Age at disease onset, disease duration, and disease severity can affect signs and symptoms. Nearly 50% of children with early onset (0–2 years) may not have any symptoms. Vomiting, sleepiness, failure to thrive, harsh cries, and delayed motor milestones can all be signs of an asymptomatic infant. Other characteristics include an abnormal or progressive increase in head size, an overshadowed face, frontal bossing, triangular faces, a shiny, tense scalp with few hairs, open anterior fontanels, a sunset-colored eye, ptosis, nystagmus, and spasticity of the lower limbs, among others.

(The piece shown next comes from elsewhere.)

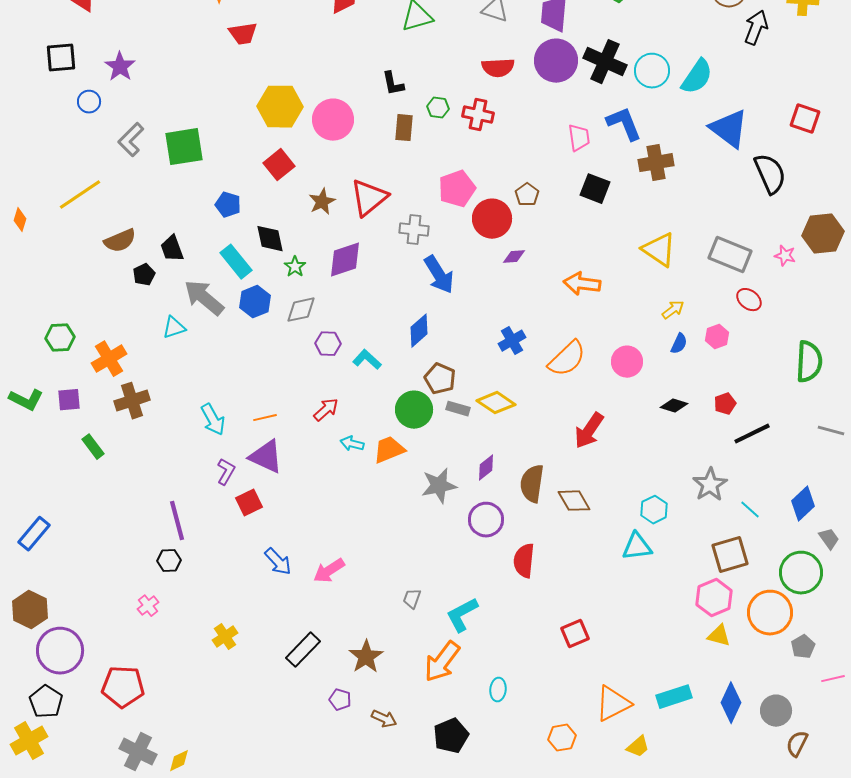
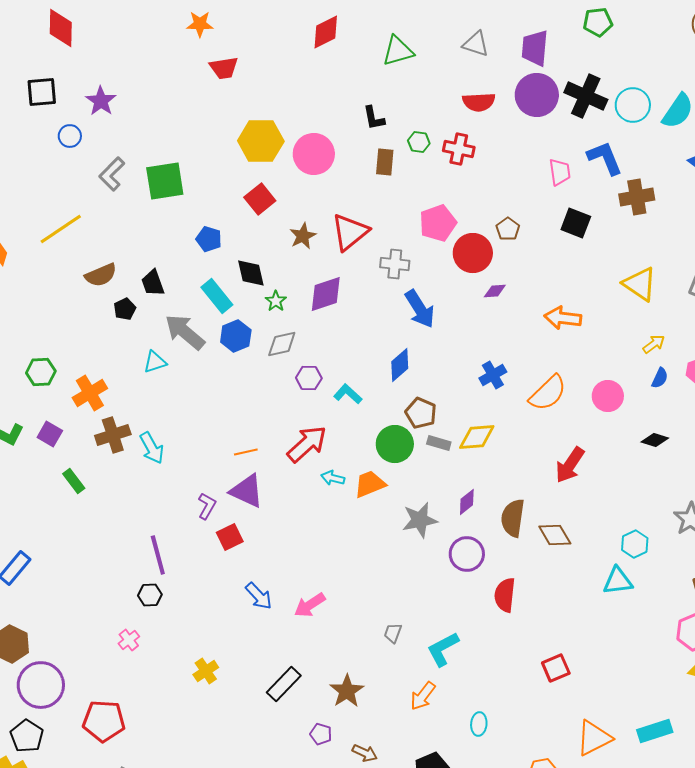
purple square: (69, 400) -> (50, 434), turned 35
yellow diamond: (496, 403) -> (477, 437), turned -39
red arrow: (326, 410) -> (307, 444), size x1.6
cyan arrow: (213, 420) -> (152, 448), moved
orange arrow: (442, 662) -> (423, 696), size x0.7

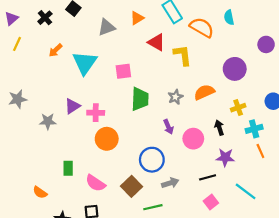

Papilledema, headaches, and vomiting are frequent symptoms of late onset (2–10 years). Crackpot resonance noises on percussion of the skull during examination will also reveal personality and behavioral abnormalities.

Diagnosis

• Presentations featuring kids
• The daily head circumference is accurately serially recorded as part of the physical checkup.
• Impression: Hydrocephalus should be suspected if a baby's head circumference increases by more than 1 cm per 15 days during the first three months of life.
• For older children, a CT scan or MRI with or without contrast will be used to evaluate the severity and underlying causes of the condition. USG of the ventricle is helpful for newborns.
• X-ray of a skull

Management

Management includes:

Medical management + surgical management + nursing management

Medical management

To lower intracranial pressure, patients are given either the medication acetazolamide (Diamox) 50 mg/kg/d or oral glycerol. But these medications could give the newborn electrolytemia in a matter of days. Therefore, it is helpful for children who present later than expected and have both mild and severe hydrocephalus (older than 6 months). Careful follow-up is necessary for medical management in order to evaluate the ventriculomegaly, mental and cognitive development, as well as fundus changes.

Surgical management

• Ventriculostomy, choroid plexectomy
• Surgical shunt: Ventriculo- peritoneal shunts i.e. V-P shunt.
• The ventriculoatrial shunt, ventriculo- pleural shunt, or ventriculo- gallbladder shunt are additional methods.

Nursing management

Nursing management will be started from;

• The assessment of the child includes daily measurements of the head circumference in centimeters, the fontanel status, the child's level of consciousness, pupillary response, vital signs, breathing patterns, signs of increased intracranial pressure, skin breakdown, incontinence of the bladder and bowel, neurological deficit, motor activity, change in feeling, and behavior, among other things.
• Nursing intervention
• Maintain cerebral perfusion
• Avoid raising intracranial pressure by administering medications, maintaining intake output, and positioning the infant's head correctly.
• Ensuring that infants up to the age of six months receive adequate nutrition by exclusively breastfeeding, providing small, frequent feedings, and putting the infant in a semi-sitting position with their heads raised during and after each feeding.
• Provide pre- operative care if surgery is indicated
• Post-operative care
• Intake and output are carefully monitored
• Put child on NPO for 24- 48 hours
• To prevent pressure on the shunt, carefully position on the side that wasn't operated, and take care of your skin as necessary.
• Kept flat to prevent subdural hematoma unless there is increased intracranial pressure
• Assess for pupillary dilation
• Measure vital signs frequently and keep an eye out for signs of elevated ICP, which indicate shunt obstruction. Examine the surgical site for leakage or soakage
• Prevention of infection: Administer of antibiotics, proper wound care under aseptic environment
• Family counseling and support during hospitalization
• Parents' instruction before discharge covers shunt care, feeding, signs of elevated intracranial pressure, positioning of the child after the shunt (for example, initially flat to prevent excessive CSF drainage, then gradually elevated up to 30-400), and assessing for signs of excessive CSF drainage (for example, sunken fontanels, agitation, decreased level of consciousness, and home care of the child, medication, and follow-up visit).